Altogether they manage 188 non-listed funds in Asia and 763 indirect vehicles globally.
The 2010 survey results, based on 30 June figures show that Morgan Stanley remains the largest real estate fund manager in Asia, with assets under management of $US19.5 billion, followed by Singapore’s CapitaLand Financial, with $US16.0 billion.
Meanwhile Australia’s AMP Capital Advisors has climbed up the ladder and is the third largest with $US12.4 billion.

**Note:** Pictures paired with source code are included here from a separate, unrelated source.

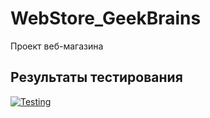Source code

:# WebStore_GeekBrains

Проект веб-магазина

## Результаты тестирования

[![Testing](https://github.com/cassius154/WebStore_GeekBrains/actions/workflows/Testing.yml/badge.svg)](https://github.com/cassius154/WebStore_GeekBrains/actions/workflows/Testing.yml)
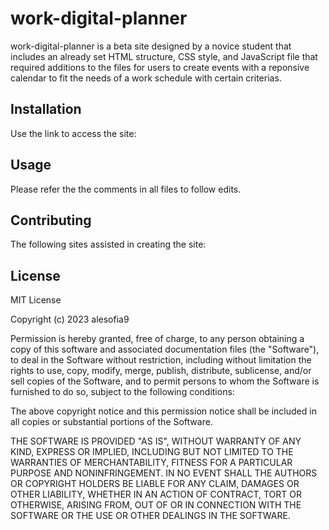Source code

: # work-digital-planner

work-digital-planner is a beta site designed by a novice student that includes an already set HTML structure, CSS style, and JavaScript file that required additions to the files for users to create events with a reponsive calendar to fit the needs of a work schedule with certain criterias.

## Installation

Use the link to access the site: 

## Usage

Please refer the the comments in all files to follow edits.

## Contributing

The following sites assisted in creating the site:



## License

MIT License

Copyright (c) 2023 alesofia9

Permission is hereby granted, free of charge, to any person obtaining a copy of this software and associated documentation files (the "Software"), to deal in the Software without restriction, including without limitation the rights to use, copy, modify, merge, publish, distribute, sublicense, and/or sell copies of the Software, and to permit persons to whom the Software is furnished to do so, subject to the following conditions:

The above copyright notice and this permission notice shall be included in all copies or substantial portions of the Software.

THE SOFTWARE IS PROVIDED "AS IS", WITHOUT WARRANTY OF ANY KIND, EXPRESS OR IMPLIED, INCLUDING BUT NOT LIMITED TO THE WARRANTIES OF MERCHANTABILITY, FITNESS FOR A PARTICULAR PURPOSE AND NONINFRINGEMENT. IN NO EVENT SHALL THE AUTHORS OR COPYRIGHT HOLDERS BE LIABLE FOR ANY CLAIM, DAMAGES OR OTHER LIABILITY, WHETHER IN AN ACTION OF CONTRACT, TORT OR OTHERWISE, ARISING FROM, OUT OF OR IN CONNECTION WITH THE SOFTWARE OR THE USE OR OTHER DEALINGS IN THE SOFTWARE.
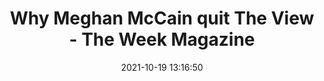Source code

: ---
"title": "Why Meghan McCain quit The View - The Week Magazine"
"date": "2021-10-19 13:16:50"
"feed_name": "GOOGLENEWSMINING"
"feed_website": "https://news.google.com/search?q=mining%2Bincident&hl=en-US&gl=US&ceid=US:en"
"feed_rss": "https://news.google.com/rss/search?q=mining%2Bincident&hl=en-US&gl=US&ceid=US:en"
"link": "https://theweek.com/news/1006175/meghan-mccain-reveals-the-incident-with-joy-behar-that-made-her-quit-the-view"
"source": "{'href': 'https://theweek.com', 'title': 'The Week Magazine'}"
"file": "_posts/2021-1-1-198e5f7be18396a2af30dd6ff7e1f91abc79b97b.md"
"accident": "0"
"drilling": "0"
"represented_by": "0"
"dead": "0"
"injured": "0"
"arrested": "0"
"place": "unknown place"
"where": "unknown site"
"causes": "unknown"
"place_uri": "unknown place"
---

A recent survey by PIR also shows AMP Capital Investors is the second largest asset manager in Australia behind Westfield.
ANREV executive director Jeremy Stewardson said the annual survey gives a clearer picture of the size and composition of the fund manager market in Asia.
“It also adds to the transparency of the market on an individual level with investors and fund managers able to understand more about the main players in the market,” he added.
The fund manager with the largest global holdings is ING Real Estate Investment Management with $US87.1 billion of real estate assets under management worldwide, of which $US10.4 billion is in Asia Pacific.
The survey also found that 83.6% of investors in non-listed real estate funds were institutional investors with only 8.0% of investment coming from retail investors.
The remainder is manager co-investment. The largest single type of institutional investor was pension funds, comprising 43% of the total investment.
The risk profile of Asian property funds is fairly diverse between core, value-added and opportunity funds. Core is the preferred approach at 40.8% whilst opportunity is the second most common style at 38.5% of funds investing in Asia Pacific.